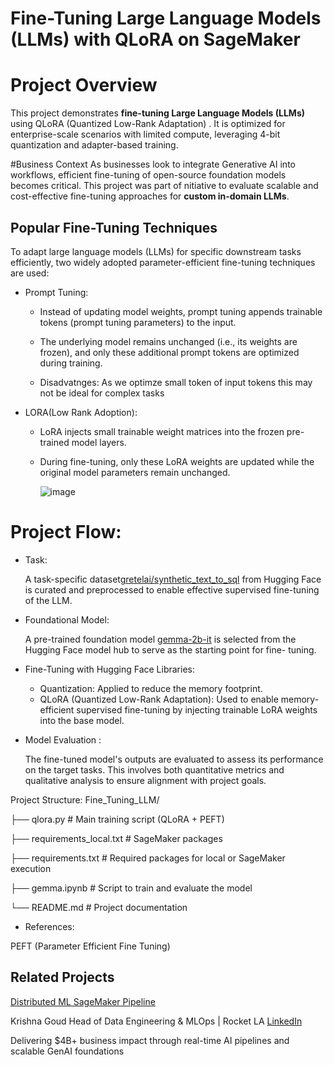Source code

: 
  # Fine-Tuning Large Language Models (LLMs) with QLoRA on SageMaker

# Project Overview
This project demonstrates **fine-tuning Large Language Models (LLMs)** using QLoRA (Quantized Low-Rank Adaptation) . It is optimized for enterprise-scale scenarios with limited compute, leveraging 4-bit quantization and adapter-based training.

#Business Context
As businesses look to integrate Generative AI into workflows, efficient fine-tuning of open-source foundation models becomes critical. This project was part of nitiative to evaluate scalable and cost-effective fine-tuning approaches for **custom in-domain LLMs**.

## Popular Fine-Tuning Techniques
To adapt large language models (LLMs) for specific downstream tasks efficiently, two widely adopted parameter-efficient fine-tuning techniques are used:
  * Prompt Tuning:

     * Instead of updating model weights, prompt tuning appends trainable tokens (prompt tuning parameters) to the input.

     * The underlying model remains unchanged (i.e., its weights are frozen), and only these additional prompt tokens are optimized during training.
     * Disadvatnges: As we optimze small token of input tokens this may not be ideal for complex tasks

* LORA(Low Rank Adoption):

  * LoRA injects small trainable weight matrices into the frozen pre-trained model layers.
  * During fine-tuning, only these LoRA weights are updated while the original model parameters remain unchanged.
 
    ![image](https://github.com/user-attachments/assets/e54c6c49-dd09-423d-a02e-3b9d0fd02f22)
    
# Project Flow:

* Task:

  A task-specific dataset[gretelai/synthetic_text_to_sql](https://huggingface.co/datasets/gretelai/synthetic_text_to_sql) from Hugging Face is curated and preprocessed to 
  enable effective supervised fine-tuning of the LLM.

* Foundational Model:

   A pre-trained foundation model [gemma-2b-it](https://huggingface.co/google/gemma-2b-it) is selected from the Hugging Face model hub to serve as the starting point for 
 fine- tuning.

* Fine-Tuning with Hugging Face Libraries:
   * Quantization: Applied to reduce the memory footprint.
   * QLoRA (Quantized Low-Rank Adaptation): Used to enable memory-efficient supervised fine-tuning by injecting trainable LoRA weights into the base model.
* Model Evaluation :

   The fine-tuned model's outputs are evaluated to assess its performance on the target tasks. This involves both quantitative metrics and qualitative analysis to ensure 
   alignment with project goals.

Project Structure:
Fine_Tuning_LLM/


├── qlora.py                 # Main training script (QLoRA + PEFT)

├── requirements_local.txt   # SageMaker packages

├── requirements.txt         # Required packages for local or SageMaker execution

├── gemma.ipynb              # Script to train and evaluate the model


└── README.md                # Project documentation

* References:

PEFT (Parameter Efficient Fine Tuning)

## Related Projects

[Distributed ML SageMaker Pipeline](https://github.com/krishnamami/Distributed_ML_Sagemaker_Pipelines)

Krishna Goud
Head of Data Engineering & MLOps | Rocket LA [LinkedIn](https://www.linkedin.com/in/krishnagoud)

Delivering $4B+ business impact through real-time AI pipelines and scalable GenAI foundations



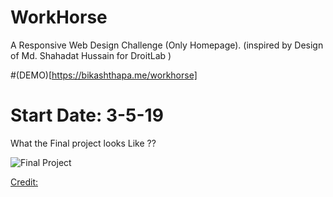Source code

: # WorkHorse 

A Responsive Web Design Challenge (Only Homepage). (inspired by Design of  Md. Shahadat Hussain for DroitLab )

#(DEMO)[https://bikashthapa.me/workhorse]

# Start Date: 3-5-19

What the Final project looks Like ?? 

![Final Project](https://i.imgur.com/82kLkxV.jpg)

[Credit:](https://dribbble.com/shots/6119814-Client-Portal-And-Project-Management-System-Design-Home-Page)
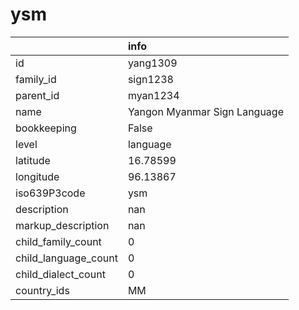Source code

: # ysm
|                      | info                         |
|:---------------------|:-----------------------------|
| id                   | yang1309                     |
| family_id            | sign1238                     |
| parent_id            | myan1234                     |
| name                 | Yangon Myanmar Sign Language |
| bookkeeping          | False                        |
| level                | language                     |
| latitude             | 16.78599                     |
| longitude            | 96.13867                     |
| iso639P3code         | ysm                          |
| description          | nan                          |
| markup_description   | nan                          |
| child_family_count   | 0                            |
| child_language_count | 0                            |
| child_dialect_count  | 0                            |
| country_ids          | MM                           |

* * *

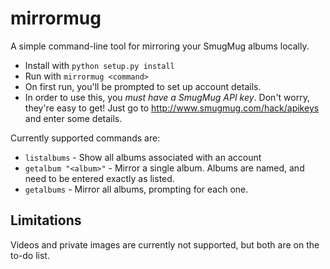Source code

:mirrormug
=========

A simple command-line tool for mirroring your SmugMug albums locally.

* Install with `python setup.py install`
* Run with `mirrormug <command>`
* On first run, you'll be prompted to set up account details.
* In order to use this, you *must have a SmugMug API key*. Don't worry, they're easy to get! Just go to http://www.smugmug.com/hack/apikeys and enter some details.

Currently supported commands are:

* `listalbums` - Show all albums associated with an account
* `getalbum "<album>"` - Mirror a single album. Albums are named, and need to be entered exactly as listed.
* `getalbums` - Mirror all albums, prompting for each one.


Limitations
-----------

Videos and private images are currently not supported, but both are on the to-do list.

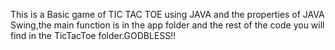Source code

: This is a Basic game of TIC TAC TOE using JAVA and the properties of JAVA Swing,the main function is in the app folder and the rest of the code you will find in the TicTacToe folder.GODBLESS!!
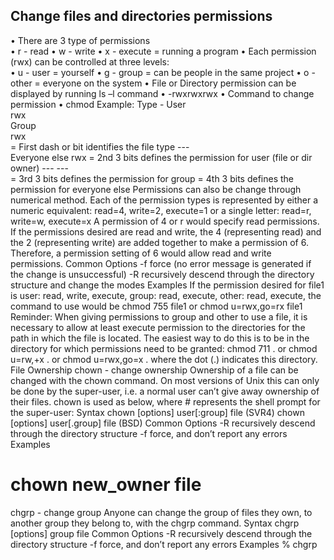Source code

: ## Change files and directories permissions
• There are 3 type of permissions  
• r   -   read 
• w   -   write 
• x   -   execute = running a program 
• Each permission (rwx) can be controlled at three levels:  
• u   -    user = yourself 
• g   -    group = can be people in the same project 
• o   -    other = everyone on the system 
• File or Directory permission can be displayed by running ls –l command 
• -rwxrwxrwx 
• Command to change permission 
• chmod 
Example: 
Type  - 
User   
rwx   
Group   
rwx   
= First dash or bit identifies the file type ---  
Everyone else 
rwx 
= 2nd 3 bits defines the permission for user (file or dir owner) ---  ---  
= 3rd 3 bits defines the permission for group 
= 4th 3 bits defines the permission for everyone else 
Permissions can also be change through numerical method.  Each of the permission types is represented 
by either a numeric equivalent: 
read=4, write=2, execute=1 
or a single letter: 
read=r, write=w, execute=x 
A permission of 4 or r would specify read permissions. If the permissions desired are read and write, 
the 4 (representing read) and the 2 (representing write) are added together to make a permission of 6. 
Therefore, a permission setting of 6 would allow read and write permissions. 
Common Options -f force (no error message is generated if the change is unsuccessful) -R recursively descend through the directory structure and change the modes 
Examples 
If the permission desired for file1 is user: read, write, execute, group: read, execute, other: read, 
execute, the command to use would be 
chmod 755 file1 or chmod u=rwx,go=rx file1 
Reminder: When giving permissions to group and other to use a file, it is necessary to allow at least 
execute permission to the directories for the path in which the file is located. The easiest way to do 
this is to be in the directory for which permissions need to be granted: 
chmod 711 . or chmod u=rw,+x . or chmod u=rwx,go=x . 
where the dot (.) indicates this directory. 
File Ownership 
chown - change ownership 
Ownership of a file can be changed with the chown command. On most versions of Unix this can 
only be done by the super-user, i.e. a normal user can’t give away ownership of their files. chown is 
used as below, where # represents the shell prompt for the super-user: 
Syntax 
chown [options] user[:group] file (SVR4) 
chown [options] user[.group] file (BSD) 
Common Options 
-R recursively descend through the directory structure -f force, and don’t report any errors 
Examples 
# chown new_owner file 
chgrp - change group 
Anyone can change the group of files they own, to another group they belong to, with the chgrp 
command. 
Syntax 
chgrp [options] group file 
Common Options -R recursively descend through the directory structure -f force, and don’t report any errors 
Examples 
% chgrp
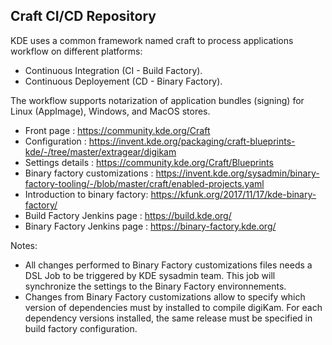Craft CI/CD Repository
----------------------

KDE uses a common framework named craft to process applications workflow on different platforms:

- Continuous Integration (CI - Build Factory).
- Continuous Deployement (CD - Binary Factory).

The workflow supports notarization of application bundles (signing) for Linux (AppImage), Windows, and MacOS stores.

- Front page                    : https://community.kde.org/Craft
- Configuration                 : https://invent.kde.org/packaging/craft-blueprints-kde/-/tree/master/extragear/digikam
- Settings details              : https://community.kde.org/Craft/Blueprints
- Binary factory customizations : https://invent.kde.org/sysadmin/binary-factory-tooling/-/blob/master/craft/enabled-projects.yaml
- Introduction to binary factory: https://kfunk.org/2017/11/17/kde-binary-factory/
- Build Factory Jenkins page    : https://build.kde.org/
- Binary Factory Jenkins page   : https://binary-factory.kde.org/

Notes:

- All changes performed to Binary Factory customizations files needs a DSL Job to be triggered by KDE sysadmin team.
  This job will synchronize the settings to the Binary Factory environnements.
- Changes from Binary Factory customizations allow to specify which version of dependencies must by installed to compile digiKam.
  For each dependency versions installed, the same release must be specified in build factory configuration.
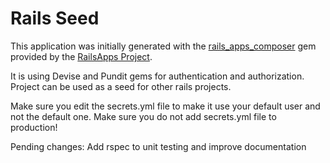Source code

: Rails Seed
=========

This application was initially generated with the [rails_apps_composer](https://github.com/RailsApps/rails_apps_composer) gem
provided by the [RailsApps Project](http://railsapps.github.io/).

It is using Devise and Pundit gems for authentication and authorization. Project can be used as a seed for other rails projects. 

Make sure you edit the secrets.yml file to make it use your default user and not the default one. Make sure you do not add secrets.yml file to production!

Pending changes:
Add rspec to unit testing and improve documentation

...

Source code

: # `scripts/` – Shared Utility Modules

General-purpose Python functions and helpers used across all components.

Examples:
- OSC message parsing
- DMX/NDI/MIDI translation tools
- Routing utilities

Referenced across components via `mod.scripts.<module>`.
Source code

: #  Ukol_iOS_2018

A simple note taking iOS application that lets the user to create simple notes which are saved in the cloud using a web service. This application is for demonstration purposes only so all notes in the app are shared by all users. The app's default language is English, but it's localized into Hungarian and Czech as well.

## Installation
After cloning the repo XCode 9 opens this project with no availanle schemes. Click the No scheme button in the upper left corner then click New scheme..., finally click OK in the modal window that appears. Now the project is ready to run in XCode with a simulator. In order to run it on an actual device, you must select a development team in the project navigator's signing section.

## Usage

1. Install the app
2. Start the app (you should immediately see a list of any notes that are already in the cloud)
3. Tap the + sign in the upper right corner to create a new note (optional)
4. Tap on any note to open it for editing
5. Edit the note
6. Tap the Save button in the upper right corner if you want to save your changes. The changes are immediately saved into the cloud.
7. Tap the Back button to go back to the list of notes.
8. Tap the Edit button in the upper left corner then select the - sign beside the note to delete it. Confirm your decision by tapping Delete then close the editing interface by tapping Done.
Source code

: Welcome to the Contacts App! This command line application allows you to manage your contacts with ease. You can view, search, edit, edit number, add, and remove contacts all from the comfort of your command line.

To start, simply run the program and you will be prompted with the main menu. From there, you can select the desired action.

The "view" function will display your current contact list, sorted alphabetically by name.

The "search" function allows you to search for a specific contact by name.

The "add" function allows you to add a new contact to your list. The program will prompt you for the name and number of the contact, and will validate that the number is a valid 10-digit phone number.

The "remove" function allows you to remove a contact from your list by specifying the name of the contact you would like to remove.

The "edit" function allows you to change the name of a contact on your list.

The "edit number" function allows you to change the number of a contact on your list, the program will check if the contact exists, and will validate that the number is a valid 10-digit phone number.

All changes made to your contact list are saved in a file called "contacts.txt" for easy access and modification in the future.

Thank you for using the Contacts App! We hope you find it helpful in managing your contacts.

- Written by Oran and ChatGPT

### DIRECTIONS FOR THIS TASK
For the string "supported", give the number of lines in the data that contain it, and only that number.

### ANSWER SECTION
2